Bronx High School for Business — some kids
My delightful homeland and playground and jack-in-the-box delivers. Helping a foreign friend in the Bronx find a school for his teens opened my mind to the contradictions of our Byzantine educational complex. How do you get your kids into high school, and how in the world do you choose, if indeed “choosing” is real?
What School- Imagined Scenario 1
On a school tour we see many wonders: two jeanless teens, toilets without seats, poems by Diane di Prima on a desk, a male teacher with purple nail polish and lipstick, curly hair tufts in the hallway from a catfight. Yes, gentrification has yet to suck all the juice out of the Bronx. In this tooth-n-claw high school, girls of grit and boys of gumption calculate sine and cosine, and could easily describe the three branches of government, even though they deem the high bench supremely unjust. These kids aren’t waiting for anyone to tell them how to deal with corruption, ecocide and gloom. Armed with the city’s 49 most common profanities, they are on an express train to adult responsibility and the American dream, or maybe nightmare. En route they will frolic and rap while shredding their jeans and knotting their laces in an utterly original fashion.

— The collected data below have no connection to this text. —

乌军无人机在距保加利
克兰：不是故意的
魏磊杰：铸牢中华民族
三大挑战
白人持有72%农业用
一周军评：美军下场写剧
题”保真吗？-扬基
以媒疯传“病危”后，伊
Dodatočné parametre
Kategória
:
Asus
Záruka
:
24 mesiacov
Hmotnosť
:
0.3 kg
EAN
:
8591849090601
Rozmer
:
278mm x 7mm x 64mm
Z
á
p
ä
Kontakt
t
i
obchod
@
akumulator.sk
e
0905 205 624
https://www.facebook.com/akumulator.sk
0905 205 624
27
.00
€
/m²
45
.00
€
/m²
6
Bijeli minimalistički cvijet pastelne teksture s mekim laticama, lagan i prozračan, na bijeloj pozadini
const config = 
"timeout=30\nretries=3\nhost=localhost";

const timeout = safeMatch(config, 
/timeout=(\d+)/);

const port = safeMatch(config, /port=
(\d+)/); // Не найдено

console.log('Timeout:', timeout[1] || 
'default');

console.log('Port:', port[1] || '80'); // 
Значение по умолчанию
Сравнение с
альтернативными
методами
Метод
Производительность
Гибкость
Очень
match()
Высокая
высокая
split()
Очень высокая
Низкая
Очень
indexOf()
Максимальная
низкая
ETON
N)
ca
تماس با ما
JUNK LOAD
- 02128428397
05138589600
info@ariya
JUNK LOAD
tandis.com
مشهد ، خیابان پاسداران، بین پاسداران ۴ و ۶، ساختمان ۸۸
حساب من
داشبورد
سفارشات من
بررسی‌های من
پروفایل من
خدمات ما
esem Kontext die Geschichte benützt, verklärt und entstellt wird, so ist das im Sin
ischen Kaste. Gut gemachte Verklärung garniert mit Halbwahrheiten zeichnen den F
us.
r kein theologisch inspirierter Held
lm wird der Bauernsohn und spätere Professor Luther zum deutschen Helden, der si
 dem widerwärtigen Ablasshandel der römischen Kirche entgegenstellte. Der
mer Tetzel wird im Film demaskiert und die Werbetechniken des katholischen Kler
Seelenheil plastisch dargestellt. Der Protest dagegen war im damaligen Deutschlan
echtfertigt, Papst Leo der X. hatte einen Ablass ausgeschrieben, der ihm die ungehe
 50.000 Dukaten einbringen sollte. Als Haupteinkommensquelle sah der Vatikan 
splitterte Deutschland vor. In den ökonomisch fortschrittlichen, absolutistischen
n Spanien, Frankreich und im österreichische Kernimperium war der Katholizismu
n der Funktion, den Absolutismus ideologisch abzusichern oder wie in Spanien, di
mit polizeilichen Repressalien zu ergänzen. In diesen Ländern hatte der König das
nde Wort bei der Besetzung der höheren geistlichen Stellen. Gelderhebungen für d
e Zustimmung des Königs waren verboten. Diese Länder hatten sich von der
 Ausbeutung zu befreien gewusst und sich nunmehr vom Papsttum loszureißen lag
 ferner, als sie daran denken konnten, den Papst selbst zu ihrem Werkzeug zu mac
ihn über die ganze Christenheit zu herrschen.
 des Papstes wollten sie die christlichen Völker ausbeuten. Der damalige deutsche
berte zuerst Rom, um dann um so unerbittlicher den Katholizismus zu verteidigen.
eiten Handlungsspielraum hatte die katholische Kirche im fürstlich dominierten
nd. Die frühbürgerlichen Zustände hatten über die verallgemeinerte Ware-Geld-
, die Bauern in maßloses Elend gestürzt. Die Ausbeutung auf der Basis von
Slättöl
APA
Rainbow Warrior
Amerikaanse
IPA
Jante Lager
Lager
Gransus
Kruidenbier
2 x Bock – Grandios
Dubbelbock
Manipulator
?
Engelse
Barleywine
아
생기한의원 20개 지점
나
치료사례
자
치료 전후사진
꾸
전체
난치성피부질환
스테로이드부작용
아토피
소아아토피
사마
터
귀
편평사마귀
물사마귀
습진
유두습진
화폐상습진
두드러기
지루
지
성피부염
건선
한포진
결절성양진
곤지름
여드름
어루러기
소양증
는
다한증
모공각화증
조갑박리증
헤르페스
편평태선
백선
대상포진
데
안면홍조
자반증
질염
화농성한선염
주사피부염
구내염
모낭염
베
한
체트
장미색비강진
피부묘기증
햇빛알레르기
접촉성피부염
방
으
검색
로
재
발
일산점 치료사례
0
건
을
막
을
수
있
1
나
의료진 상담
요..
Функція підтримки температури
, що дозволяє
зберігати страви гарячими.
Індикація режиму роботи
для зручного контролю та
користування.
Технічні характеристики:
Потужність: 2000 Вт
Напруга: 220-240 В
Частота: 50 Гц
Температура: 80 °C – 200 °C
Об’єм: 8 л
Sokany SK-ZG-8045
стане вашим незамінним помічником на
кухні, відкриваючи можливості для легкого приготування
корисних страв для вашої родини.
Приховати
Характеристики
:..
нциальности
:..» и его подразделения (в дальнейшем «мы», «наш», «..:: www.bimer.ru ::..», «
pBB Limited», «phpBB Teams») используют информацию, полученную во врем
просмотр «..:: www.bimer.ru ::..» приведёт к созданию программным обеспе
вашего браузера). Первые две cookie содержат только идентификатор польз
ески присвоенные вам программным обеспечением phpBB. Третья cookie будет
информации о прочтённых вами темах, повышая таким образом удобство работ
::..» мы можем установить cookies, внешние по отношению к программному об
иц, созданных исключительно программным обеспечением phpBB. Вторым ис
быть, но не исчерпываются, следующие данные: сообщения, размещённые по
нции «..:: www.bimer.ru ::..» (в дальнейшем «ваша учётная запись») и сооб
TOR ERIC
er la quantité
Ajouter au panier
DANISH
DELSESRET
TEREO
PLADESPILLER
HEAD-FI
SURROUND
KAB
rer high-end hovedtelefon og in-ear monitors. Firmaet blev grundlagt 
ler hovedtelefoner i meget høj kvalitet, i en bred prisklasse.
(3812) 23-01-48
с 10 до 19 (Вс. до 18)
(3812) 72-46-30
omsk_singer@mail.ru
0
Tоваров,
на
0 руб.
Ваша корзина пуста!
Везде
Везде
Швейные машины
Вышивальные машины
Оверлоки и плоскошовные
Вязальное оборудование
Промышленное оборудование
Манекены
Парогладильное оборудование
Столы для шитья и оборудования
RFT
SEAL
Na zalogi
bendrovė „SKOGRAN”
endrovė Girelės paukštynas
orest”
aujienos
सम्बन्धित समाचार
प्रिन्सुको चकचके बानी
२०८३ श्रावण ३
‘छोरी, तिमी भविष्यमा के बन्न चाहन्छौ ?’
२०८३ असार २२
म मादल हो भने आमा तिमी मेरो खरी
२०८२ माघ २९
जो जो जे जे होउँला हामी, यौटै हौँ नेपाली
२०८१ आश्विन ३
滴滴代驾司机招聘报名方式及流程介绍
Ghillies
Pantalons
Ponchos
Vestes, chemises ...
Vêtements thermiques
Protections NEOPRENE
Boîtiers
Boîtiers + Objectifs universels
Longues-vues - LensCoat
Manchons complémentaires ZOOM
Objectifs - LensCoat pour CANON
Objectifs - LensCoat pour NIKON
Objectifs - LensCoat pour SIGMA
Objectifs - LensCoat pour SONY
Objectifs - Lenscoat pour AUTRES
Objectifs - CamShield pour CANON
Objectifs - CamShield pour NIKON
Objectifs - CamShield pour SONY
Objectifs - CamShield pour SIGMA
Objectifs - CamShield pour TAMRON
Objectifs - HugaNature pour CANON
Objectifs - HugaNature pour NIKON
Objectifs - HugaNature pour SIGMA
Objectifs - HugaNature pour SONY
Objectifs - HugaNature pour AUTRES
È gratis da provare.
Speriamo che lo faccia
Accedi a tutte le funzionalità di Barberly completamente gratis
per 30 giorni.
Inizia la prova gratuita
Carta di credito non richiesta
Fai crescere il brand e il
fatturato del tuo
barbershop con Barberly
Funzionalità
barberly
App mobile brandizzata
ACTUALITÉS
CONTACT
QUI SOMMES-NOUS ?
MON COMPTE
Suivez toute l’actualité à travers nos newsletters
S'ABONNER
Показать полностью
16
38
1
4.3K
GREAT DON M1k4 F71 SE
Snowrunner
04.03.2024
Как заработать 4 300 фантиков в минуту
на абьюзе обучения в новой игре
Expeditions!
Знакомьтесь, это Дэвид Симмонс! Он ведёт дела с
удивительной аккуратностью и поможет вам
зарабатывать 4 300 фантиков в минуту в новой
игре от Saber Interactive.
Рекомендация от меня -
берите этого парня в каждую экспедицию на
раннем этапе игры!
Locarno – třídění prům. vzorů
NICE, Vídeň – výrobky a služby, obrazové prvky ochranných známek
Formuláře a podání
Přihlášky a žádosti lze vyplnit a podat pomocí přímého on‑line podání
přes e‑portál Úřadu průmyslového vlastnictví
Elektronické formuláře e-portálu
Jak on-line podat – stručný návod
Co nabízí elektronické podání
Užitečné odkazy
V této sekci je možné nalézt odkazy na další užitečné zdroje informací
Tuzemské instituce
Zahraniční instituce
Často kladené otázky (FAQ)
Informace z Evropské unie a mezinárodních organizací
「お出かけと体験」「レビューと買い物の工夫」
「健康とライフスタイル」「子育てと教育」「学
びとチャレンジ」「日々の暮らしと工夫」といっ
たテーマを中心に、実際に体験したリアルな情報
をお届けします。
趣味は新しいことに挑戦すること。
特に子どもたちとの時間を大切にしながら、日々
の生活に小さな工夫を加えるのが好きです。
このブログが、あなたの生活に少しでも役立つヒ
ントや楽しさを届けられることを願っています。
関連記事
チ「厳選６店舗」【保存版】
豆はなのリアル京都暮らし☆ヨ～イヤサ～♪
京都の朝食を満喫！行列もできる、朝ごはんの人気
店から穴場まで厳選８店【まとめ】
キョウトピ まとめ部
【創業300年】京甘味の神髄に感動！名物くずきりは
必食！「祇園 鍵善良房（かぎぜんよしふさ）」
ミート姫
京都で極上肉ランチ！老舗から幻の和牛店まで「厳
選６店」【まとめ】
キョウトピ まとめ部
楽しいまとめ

How dare the pundits critique the flavorful, wide-ranging learning offered here? The staredown, the shrug, the finger snap, the cold shoulder: surely these rhetorical weapons of gesture could match the Shakespeare quotation and earnest subservience of their Manhattan counterparts. Flipping the script in word and on paper, these kids were precociously adept in reshaping reality to allow them to slip through the cracks. Hurtling uptown in a one-eyed subway train, they break and turn on bars and handholds, their kicks brushing passenger noses and caps. They love, love, love— energy rays streaming trails from every limb. Their life and death rush at them – a firehose of possibility and nothingness.